Images larger than 5 MB are considered “large” and handled accordingly during processing.

  1. Navigate to a space or the main files view
  2. Use the upload interface to select files
  3. Files upload to S3 storage and metadata is saved to the database
  4. A processing job is dispatched via Upstash QStash
1. Upload
├─ File uploaded to S3 storage
├─ File metadata saved to PostgreSQL (status: "pending")
└─ Processing job dispatched via QStash
2. Worker Processing (POST /process-file)
├─ Worker downloads file from S3
├─ Content extracted based on file type:
│ ├─ Documents: text extraction
│ └─ Images: AI vision model generates description
├─ Text chunked (800 tokens per chunk, 100 token overlap)
├─ Vector embeddings generated (1536 dimensions)
├─ Chunks + embeddings stored in fileContents table
└─ File status updated to "completed"
3. Search Ready
└─ File content is now searchable via semantic search

Each file has a status that tracks its processing state:

StatusMeaning
pendingFile uploaded, waiting for worker to process
processingWorker is currently extracting and embedding content
completedProcessing finished, file is searchable
failedProcessing encountered an error

All file operations use tRPC (not REST endpoints). The available procedures are:

// Get all files in the current workspace
const files = trpc.file.getAllInOrg.useQuery({
limit: 50,
offset: 0,
});
// Get recent files
const recent = trpc.file.getRecent.useQuery({ limit: 10 });
// Get files not assigned to any space
const orphans = trpc.file.getOrphanFiles.useQuery();
const file = trpc.file.getById.useQuery({ fileId: "file-uuid" });
const { url } = trpc.file.getPresignedUrl.useQuery({ fileId: "file-uuid" });
const deleteMutation = trpc.file.delete.useMutation();
await deleteMutation.mutateAsync({ fileId: "file-uuid" });
// Deletes from database and S3 storage
const processMutation = trpc.file.process.useMutation();
await processMutation.mutateAsync({ fileId: "file-uuid" });
// Re-enqueues the file for processing via QStash
// Hybrid search (filename + semantic)
const results = trpc.file.search.useQuery({
query: "report",
limit: 20,
});

This combines traditional filename matching with semantic search for broader coverage.

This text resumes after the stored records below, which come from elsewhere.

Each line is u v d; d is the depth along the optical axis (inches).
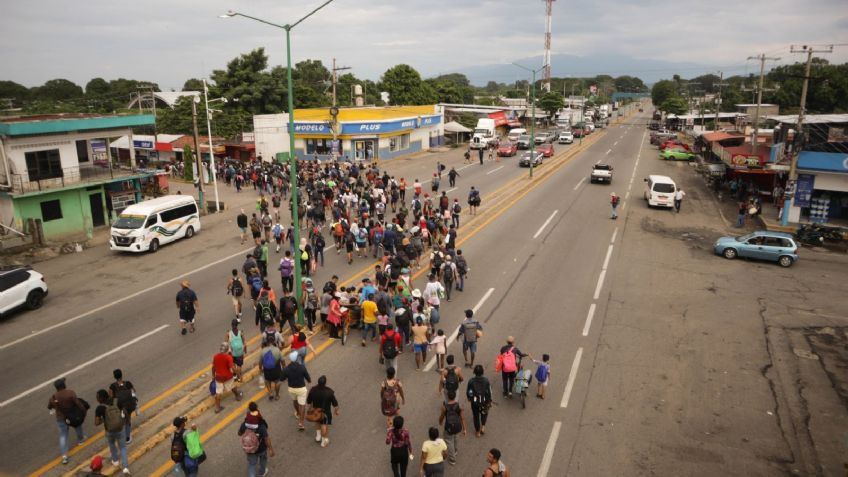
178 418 374.3
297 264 636.1
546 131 3767.2
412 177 1785.2
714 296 774.5
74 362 587.5
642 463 421.1
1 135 1038.4
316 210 1099.9
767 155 1513.3
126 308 739.4
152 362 583.5
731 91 4028.1
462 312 705.0
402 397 444.8
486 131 2918.3
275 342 508.7
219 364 479.5
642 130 4045.3
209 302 753.0
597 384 534.0
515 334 641.0
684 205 1429.6
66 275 890.1
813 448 442.6
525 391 502.3
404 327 605.6
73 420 422.9
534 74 1759.4
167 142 2130.9
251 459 383.9
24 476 408.2
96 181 1170.0
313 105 2915.8
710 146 2096.5
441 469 366.0
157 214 1026.1
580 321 680.4
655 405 499.5
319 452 432.1
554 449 436.1
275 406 498.6
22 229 1056.2
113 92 3929.6
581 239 1068.5
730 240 978.7
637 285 813.9
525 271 870.4
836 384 542.0
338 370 559.5
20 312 733.9
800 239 1102.4
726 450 438.0
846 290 809.5
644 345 617.9
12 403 512.4
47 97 3892.7
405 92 3395.7
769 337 644.7
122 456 408.5
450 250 787.4
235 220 1248.2
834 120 1456.7
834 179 1168.2
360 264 899.4
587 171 1971.0
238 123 2375.7
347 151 2132.1
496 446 439.5
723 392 523.2
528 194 1521.9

The upload endpoint is a standard HTTP POST (not tRPC) at /api/upload. It handles multipart form data and stores the file in S3.

  1. Check the worker is running: bun --filter @curiositi/worker dev
  2. Verify QSTASH_TOKEN and QSTASH_URL are set correctly in .env
  3. Verify WORKER_URL points to your worker instance (default: http://localhost:3040)
  4. Check worker logs for errors
  • File may be corrupted or in an unsupported format
  • Check the worker logs for specific error messages
  • Try re-processing with the file.process tRPC mutation
  • Verify the file type is in the supported MIME types list
  • Check the file is under 50 MB